ARBEITSAUFTRAG A:
Beantworten Sie anhand des vorliegenden Textes diese Fragen:
(i) An welchem Datum wurde die Verfassung Brandenburgs durch einen Volksentscheid angenommen?
(ii) Wie viele Brandenburger müssen eine Volksinitiative derzeit durch ihre Unterschrift bestätigen?
(iii) Auf welche Prozentzahl soll die Hürde festgelegt werden, und welches Land dient dabei als Vorbild?
ARBEITSAUFTRAG B:
Geben Sie den Abschnitt des vorliegenden Textes wörtlich wieder, beginnend mit „Verfassungsänderungen nimmt seither“ und weiter bis einschließlich „1.800.000 = 1,11 %).“.
ARBEITSAUFTRAG C:
Fassen Sie den vorliegenden Text in zwei Sätzen zusammen.

═════ VORLIEGENDER TEXT

Für mehr Infos, Nachfragen, Anmerkungen:
Falls bei Bedarf noch Erläuterungen angefügt oder verlinkt werden sollen, hier weitere Informationen zu den 10 Forderungen der Aktion (entnommen der Webseite):
- Die Verfassung Brandenburgs wurde am 14. Juni 1992 durch einen Volksentscheid angenommen. Demzufolge sollte auch jede Änderung der Verfassung durch einen Volksentscheid bestätigt werden, so wie dies auch in den Landesverfassungen von Hessen und Bayern verankert ist.
Verfassungsänderungen nimmt seither der Landtag ohne Beteiligung der Bürger vor. Im Jahr 2022 fand die 11. Änderung statt. - Derzeit müssen 20.000 Brandenburger eine Volksinitiative durch ihre Unterschrift bestätigen. Wir möchten diese Hürde senken und gleichzeitig auf eine Prozentzahl (0,5 %; Vorbild: Nordrhein-Westfalen) festlegen. Vorteil der Prozentzahl-Regelung ist zudem, dass sie eventuelle Schwankungen bei der Einwohnerzahl berücksichtigt. Aktuell, bei der strikten Festlegung von 20.000, geschieht dies nicht. Sinkt z.B. die Einwohnerzahl, dann steigt die Hürde prozentual an (20.000 Unterschriften bei 2.000.000 Stimmberechtigten =1 %, 20.000 bei 1.800.000 = 1,11 %).

══════════
═════ VORLIEGENDE DATEN

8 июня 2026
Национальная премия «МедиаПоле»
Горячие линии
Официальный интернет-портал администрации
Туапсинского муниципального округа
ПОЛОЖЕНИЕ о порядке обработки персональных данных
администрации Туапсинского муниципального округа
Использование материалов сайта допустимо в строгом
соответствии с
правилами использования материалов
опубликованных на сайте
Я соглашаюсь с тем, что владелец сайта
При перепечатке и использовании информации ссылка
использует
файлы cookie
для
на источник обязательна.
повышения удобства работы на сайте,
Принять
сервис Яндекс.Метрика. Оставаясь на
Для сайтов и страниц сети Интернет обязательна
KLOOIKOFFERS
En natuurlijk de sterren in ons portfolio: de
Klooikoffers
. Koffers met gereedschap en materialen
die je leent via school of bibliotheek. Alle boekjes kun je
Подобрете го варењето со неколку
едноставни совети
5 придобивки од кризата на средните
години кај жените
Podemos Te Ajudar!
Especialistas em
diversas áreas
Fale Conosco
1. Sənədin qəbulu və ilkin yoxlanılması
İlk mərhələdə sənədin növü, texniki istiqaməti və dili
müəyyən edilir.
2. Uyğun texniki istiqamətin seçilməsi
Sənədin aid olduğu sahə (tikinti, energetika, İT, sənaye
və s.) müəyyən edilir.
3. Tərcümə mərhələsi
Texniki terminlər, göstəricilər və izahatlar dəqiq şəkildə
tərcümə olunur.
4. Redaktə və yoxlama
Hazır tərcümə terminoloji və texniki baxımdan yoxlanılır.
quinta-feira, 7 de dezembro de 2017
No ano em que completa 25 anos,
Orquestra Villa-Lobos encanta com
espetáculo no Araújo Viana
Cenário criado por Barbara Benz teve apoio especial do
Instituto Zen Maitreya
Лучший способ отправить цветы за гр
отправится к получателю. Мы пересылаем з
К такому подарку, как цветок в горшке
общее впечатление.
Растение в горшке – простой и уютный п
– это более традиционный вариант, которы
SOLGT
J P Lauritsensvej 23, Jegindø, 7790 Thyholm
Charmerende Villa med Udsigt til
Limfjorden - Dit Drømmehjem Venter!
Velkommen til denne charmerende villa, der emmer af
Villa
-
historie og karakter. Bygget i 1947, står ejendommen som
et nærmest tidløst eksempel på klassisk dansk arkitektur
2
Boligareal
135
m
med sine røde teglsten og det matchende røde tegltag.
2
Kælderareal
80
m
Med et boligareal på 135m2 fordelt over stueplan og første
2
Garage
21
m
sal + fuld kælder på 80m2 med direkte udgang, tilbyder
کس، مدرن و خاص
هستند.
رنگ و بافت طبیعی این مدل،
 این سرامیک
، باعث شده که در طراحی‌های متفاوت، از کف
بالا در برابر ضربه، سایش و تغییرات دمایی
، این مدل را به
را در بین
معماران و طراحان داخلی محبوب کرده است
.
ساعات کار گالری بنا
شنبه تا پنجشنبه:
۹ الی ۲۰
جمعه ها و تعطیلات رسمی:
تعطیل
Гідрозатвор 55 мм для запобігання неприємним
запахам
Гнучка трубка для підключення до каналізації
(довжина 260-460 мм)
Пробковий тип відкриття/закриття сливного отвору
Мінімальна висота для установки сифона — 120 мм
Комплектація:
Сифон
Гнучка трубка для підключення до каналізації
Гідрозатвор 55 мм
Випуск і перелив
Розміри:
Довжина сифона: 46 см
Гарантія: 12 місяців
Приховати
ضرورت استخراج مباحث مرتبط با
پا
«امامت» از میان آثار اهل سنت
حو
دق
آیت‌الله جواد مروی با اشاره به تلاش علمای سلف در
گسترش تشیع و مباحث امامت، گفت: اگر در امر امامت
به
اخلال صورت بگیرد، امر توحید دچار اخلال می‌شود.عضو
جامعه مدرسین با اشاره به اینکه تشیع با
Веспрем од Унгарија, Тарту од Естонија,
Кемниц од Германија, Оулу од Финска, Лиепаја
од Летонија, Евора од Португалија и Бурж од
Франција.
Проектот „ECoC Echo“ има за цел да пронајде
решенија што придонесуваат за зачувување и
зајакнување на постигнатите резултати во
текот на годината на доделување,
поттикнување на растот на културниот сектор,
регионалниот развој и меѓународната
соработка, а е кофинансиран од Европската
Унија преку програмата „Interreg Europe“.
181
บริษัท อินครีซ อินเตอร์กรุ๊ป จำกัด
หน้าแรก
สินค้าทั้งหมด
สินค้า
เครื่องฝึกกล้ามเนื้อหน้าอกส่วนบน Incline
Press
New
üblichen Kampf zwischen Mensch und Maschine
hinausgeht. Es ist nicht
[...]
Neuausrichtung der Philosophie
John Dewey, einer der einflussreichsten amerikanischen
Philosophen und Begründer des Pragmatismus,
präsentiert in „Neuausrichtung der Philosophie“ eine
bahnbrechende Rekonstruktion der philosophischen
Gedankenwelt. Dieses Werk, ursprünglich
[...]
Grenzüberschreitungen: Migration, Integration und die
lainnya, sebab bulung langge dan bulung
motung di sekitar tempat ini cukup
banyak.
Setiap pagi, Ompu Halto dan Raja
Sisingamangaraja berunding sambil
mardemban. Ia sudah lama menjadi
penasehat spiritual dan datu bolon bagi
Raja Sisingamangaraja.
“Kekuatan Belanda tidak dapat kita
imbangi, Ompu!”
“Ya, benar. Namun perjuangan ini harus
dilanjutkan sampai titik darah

══════════

ANTWORTFELD A:
(i) Am 14. Juni 1992.
(ii) 20.000 Brandenburger.
(iii) Auf 0,5 %, mit Nordrhein-Westfalen als Vorbild.

ANTWORTFELD B:
Verfassungsänderungen nimmt seither der Landtag ohne Beteiligung der Bürger vor. Im Jahr 2022 fand die 11. Änderung statt. - Derzeit müssen 20.000 Brandenburger eine Volksinitiative durch ihre Unterschrift bestätigen. Wir möchten diese Hürde senken und gleichzeitig auf eine Prozentzahl (0,5 %; Vorbild: Nordrhein-Westfalen) festlegen. Vorteil der Prozentzahl-Regelung ist zudem, dass sie eventuelle Schwankungen bei der Einwohnerzahl berücksichtigt. Aktuell, bei der strikten Festlegung von 20.000, geschieht dies nicht. Sinkt z.B. die Einwohnerzahl, dann steigt die Hürde prozentual an (20.000 Unterschriften bei 2.000.000 Stimmberechtigten =1 %, 20.000 bei 1.800.000 = 1,11 %).

ANTWORTFELD C:
Die Verfassung Brandenburgs wurde 1992 durch einen Volksentscheid angenommen, doch seither ändert der Landtag sie ohne Beteiligung der Bürger, weshalb jede Änderung ebenfalls durch einen Volksentscheid bestätigt werden soll. Außerdem soll die Hürde von derzeit 20.000 Unterschriften für eine Volksinitiative gesenkt und auf 0,5 % festgelegt werden, da eine Prozentzahl Schwankungen bei der Einwohnerzahl berücksichtigt.